* KUTIPAN:
►
Nasib Kelas Menengah Bisa Makin Terjepit Akibat Iuran Pensiun Tambahan

Fauza Syahputra|Katadata
Sejumlah warga saat mengunjungi Tebet Eco Park, Jakarta, Rabu (3/7/2024). Taman seluas 7,3 hektar yang dikelilingi oleh pepohonan rindang dan menyajikan udara segar ini menjadi salah satu tempat wisata alternatif warga Jakarta dalam menghabiskan waktu liburan sekolah.
10/9/2024, 04.22 WIB

Gaji pekerja bakal kembali dipotong untuk iuran program pensiun. Rencana tersebut sejalan dengan amanat dari Undang-undang Nomor 4 Tahun 2023 tentang Pengembangan dan Penguatan Sektor Keuangan atau UU P2SK.

Namun rencana pemotongan gaji tersebut mendapat protes dari banyak pihak. Karena gaji pekerja sudah banyak dipotong untuk berbagai jenis iuran mulai dari program jaminan hari tua (JHT) dan Jaminan Pensiun (JP) BPJS Ketenagakerjaan.

Kemudian potongan gaji untuk iuran BPJS Kesehatan, Pajak Penghasilan (PPh) 21, dan adanya rencana iuran tambahan untuk Tabungan Perumahan Rakyat (Tapera).

Hal ini dikhawatirkan akan membebani masyarakat kelas menengah yang makin terjepit, yang kemudian berimbas pada penurunan daya beli dan perlambatan ekonomi nasional.

Direktur Eksekutif Center of Economic and Law Studies (Celios) Bhima Yudhistira menilai, penambahan iuran pensiun ini tidak perlu diterapkan saat ini karena bisa membebani para pekerja.

"Pekerja informal dengan pendapatan di atas Rp 5 juta hingga Rp 15 juta per bulan sudah dipotong berbagai iuran wajib seperti BPJS Kesehatan, PPh dan Tapera," kata Bhima kepada Katadata.co.id, Senin (9/9).
◄
* TUGAS 1:
Kutip tanpa perubahan bagian artikel tentang iuran pensiun, mulai dari "10/9/2024, 04.22 WIB" sampai ke "atau UU P2SK.".

* Entri Tersimpan:
►
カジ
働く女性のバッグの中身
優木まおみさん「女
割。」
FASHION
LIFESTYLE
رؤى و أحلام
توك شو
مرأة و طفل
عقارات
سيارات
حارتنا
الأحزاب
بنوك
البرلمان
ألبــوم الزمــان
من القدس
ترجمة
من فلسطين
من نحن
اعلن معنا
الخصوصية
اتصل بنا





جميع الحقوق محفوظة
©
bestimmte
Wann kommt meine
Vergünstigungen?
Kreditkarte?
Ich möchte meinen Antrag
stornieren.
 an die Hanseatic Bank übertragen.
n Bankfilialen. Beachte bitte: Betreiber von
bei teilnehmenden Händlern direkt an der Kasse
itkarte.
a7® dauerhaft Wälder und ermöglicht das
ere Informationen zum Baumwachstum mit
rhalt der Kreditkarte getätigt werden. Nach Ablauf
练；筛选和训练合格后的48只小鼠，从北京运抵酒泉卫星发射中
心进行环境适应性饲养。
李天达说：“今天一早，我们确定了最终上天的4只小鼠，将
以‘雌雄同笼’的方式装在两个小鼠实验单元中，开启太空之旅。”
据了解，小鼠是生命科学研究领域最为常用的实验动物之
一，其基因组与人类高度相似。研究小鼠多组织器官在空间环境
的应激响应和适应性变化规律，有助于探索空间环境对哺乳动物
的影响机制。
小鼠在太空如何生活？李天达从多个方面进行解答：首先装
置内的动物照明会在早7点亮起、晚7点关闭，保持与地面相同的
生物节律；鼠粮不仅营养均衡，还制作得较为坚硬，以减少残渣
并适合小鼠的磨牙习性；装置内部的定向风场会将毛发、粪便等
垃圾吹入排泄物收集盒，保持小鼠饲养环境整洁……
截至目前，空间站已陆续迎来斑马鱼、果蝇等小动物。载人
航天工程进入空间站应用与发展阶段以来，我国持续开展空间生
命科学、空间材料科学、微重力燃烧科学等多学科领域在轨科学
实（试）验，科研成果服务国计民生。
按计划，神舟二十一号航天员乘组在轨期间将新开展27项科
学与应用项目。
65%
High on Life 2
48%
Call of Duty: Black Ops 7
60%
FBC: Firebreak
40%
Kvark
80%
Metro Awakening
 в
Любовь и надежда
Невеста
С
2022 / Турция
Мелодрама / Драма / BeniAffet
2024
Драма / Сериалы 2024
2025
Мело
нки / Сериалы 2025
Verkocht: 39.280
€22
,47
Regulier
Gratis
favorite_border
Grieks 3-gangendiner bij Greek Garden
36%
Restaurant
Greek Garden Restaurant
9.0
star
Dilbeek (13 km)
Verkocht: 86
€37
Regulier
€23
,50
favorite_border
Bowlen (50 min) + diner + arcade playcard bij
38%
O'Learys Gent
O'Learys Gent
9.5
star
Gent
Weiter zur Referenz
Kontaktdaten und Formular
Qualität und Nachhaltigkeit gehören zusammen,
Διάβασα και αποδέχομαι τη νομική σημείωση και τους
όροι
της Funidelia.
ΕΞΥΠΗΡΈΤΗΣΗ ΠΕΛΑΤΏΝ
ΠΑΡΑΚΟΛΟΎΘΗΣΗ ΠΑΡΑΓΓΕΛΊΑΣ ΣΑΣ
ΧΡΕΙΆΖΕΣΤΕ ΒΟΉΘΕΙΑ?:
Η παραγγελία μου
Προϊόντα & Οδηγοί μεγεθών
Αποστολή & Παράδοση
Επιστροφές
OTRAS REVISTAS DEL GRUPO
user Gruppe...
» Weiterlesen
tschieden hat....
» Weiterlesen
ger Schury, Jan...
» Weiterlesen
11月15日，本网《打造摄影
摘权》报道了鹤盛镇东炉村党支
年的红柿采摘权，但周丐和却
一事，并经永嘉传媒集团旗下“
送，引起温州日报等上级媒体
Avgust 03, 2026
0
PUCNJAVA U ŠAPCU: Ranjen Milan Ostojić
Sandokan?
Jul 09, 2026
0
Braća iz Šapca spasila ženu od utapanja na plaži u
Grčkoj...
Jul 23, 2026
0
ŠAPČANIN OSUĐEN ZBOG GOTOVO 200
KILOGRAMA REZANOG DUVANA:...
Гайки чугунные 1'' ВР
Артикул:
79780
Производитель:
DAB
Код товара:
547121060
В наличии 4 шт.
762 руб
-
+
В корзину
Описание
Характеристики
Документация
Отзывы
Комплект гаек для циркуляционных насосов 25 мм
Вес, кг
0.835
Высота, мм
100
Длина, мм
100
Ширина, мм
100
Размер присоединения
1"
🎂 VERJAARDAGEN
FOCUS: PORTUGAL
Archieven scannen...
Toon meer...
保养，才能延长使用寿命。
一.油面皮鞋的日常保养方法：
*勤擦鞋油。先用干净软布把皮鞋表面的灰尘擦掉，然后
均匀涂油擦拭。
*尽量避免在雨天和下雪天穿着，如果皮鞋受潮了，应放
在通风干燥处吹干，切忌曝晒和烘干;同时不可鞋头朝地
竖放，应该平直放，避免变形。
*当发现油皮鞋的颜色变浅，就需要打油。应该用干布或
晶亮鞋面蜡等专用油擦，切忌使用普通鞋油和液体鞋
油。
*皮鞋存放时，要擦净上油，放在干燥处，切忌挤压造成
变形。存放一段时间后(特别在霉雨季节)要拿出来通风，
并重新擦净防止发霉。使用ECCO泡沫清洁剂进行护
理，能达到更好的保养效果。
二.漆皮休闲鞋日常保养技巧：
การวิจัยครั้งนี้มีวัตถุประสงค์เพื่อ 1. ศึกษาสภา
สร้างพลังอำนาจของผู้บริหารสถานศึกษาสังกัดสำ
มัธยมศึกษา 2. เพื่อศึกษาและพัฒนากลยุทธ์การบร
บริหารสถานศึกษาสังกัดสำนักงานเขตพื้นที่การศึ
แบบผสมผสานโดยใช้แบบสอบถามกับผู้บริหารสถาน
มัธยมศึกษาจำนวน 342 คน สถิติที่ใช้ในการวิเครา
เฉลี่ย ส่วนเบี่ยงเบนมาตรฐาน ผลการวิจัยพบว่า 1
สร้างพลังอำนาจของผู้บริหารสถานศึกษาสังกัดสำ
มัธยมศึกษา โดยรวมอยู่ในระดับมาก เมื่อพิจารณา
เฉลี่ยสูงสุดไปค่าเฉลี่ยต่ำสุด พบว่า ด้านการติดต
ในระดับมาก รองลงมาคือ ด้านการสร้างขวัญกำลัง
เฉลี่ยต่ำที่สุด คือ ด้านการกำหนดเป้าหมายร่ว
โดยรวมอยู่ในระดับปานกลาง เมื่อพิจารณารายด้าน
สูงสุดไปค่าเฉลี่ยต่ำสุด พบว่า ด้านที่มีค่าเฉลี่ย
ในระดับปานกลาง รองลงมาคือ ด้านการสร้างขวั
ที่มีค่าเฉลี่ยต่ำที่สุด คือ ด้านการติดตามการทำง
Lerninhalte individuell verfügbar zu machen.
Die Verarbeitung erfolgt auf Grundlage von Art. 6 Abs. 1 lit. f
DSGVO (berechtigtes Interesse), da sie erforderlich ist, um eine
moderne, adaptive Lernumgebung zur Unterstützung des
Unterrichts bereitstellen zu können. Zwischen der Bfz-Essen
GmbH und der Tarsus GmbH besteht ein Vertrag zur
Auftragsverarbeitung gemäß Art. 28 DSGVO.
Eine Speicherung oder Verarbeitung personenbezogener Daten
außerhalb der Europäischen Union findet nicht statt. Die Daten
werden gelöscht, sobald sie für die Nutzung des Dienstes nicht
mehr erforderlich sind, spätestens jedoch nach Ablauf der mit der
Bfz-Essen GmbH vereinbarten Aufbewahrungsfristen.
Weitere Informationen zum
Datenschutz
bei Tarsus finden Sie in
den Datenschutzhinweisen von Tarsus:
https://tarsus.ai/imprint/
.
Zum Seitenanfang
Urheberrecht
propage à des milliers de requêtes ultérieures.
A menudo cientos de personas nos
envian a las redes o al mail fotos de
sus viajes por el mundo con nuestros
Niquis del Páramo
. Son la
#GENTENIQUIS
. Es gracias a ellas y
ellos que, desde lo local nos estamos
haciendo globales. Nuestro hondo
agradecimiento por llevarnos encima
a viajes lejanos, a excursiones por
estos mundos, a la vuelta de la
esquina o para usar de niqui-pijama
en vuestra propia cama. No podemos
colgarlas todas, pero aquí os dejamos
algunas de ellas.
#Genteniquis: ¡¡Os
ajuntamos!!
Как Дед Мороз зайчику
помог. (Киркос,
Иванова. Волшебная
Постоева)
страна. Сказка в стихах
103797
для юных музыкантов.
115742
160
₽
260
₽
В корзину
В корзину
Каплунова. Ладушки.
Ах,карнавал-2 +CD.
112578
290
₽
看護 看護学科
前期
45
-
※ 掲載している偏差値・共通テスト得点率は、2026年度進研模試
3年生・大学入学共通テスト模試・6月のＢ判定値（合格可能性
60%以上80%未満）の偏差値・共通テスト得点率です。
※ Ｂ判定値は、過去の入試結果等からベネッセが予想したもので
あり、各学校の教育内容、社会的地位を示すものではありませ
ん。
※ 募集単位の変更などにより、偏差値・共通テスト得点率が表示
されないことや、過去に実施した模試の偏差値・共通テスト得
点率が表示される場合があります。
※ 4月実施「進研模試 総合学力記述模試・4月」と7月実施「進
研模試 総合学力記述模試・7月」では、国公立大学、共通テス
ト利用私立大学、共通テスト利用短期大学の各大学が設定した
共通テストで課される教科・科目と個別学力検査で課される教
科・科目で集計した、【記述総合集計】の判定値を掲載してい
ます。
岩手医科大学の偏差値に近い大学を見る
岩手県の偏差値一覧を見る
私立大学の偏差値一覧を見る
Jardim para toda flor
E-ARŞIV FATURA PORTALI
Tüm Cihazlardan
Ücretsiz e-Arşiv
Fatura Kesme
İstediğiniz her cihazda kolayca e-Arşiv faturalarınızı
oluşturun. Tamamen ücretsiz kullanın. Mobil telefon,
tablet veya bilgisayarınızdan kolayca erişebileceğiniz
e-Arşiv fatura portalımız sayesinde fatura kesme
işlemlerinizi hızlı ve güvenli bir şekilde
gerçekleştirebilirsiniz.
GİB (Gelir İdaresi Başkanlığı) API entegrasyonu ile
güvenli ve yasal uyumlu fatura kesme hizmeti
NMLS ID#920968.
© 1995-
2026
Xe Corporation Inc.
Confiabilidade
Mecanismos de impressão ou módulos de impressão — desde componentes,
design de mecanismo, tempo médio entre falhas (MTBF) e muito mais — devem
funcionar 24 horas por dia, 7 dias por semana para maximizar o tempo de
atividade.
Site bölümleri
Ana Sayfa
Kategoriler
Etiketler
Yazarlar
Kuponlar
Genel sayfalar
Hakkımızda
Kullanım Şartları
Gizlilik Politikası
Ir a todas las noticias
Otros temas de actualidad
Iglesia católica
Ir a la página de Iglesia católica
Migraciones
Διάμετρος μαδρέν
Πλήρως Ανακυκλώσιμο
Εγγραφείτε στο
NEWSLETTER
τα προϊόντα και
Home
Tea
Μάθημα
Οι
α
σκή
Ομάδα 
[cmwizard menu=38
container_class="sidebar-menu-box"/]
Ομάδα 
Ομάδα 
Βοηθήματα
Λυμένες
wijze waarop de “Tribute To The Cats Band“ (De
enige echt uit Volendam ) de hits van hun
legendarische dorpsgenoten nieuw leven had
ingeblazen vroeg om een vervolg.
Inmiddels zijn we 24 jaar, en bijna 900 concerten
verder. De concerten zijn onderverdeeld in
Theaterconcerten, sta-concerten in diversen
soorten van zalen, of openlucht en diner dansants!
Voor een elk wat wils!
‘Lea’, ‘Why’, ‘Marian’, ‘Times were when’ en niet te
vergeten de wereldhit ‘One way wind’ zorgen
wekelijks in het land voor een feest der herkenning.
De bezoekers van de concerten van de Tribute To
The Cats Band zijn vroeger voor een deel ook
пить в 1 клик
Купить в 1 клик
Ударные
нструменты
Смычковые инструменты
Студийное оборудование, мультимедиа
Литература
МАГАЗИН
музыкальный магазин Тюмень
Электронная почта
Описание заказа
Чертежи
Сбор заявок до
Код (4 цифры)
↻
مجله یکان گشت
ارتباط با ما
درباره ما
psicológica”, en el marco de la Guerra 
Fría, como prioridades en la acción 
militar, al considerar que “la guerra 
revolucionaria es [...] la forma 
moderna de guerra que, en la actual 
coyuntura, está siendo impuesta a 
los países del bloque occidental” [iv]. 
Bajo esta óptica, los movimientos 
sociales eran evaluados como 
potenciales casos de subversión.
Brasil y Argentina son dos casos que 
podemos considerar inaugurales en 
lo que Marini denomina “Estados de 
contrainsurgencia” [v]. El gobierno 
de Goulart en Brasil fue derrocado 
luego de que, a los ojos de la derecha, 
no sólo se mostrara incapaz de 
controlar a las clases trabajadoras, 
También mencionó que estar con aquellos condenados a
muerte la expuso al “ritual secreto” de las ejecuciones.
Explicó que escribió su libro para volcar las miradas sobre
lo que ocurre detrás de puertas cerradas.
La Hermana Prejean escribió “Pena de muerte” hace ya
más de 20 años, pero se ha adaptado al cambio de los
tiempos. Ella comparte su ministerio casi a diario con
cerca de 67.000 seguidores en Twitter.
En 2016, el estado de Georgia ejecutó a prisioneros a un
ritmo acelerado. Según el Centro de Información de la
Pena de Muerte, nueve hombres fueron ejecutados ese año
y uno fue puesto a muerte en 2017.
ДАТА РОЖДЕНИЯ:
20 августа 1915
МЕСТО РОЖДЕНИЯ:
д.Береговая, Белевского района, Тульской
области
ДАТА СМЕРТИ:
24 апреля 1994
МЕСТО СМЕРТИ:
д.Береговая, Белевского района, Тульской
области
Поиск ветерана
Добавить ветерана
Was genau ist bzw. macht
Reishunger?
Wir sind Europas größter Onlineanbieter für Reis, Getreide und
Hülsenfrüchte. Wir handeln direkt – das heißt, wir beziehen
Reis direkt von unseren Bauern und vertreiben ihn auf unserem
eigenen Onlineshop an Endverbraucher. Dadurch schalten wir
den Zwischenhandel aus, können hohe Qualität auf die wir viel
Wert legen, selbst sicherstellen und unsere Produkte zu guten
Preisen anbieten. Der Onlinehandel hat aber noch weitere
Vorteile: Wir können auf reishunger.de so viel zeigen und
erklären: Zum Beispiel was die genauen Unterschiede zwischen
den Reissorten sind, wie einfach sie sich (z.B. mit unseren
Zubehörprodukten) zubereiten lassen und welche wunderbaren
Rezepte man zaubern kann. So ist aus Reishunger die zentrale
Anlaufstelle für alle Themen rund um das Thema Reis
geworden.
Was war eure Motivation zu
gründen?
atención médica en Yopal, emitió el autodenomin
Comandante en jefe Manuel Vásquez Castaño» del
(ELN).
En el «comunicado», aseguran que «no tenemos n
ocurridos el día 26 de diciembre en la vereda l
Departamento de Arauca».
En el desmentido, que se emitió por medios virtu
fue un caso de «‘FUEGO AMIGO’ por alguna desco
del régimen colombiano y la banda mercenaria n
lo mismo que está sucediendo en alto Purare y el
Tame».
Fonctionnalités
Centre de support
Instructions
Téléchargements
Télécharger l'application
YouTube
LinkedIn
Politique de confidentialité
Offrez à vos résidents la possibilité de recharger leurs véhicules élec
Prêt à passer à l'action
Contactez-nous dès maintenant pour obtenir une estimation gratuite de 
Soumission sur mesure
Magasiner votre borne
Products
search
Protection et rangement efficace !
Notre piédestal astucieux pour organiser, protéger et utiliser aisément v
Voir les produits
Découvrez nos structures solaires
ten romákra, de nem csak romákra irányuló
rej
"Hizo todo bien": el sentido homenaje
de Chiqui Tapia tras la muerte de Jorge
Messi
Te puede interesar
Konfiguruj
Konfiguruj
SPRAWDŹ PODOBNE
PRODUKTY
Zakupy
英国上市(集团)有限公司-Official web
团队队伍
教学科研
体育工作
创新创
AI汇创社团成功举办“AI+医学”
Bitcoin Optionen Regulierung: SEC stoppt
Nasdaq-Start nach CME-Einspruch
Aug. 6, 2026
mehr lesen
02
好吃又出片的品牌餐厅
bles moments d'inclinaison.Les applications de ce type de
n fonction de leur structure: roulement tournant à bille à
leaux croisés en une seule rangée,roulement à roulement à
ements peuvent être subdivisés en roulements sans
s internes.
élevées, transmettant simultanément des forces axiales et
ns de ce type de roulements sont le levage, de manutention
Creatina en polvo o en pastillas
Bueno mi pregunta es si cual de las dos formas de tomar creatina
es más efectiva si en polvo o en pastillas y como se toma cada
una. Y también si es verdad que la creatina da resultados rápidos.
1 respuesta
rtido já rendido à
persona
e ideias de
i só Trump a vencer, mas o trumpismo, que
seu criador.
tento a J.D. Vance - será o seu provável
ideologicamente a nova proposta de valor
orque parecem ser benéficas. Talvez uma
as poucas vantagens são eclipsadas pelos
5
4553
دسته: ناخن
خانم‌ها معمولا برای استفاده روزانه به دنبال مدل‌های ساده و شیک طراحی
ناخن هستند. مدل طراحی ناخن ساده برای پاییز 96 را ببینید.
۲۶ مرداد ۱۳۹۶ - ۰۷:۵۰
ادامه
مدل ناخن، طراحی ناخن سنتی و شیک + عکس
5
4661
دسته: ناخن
◄
* TUGAS 2:
Tolong cetak ulang tanpa perubahan seluruh baris dalam daftar, mulai dari awal daftar sampai ke baris yang memuat "rhalt der Kreditkarte", termasuk baris itu sendiri.

* KOLOM JAWABAN 1:
10/9/2024, 04.22 WIB

Gaji pekerja bakal kembali dipotong untuk iuran program pensiun. Rencana tersebut sejalan dengan amanat dari Undang-undang Nomor 4 Tahun 2023 tentang Pengembangan dan Penguatan Sektor Keuangan atau UU P2SK.

* KOLOM JAWABAN 2:
カジ
働く女性のバッグの中身
優木まおみさん「女
割。」
FASHION
LIFESTYLE
رؤى و أحلام
توك شو
مرأة و طفل
عقارات
سيارات
حارتنا
الأحزاب
بنوك
البرلمان
ألبــوم الزمــان
من القدس
ترجمة
من فلسطين
من نحن
اعلن معنا
الخصوصية
اتصل بنا





جميع الحقوق محفوظة
©
bestimmte
Wann kommt meine
Vergünstigungen?
Kreditkarte?
Ich möchte meinen Antrag
stornieren.
 an die Hanseatic Bank übertragen.
n Bankfilialen. Beachte bitte: Betreiber von
bei teilnehmenden Händlern direkt an der Kasse
itkarte.
a7® dauerhaft Wälder und ermöglicht das
ere Informationen zum Baumwachstum mit
rhalt der Kreditkarte getätigt werden. Nach Ablauf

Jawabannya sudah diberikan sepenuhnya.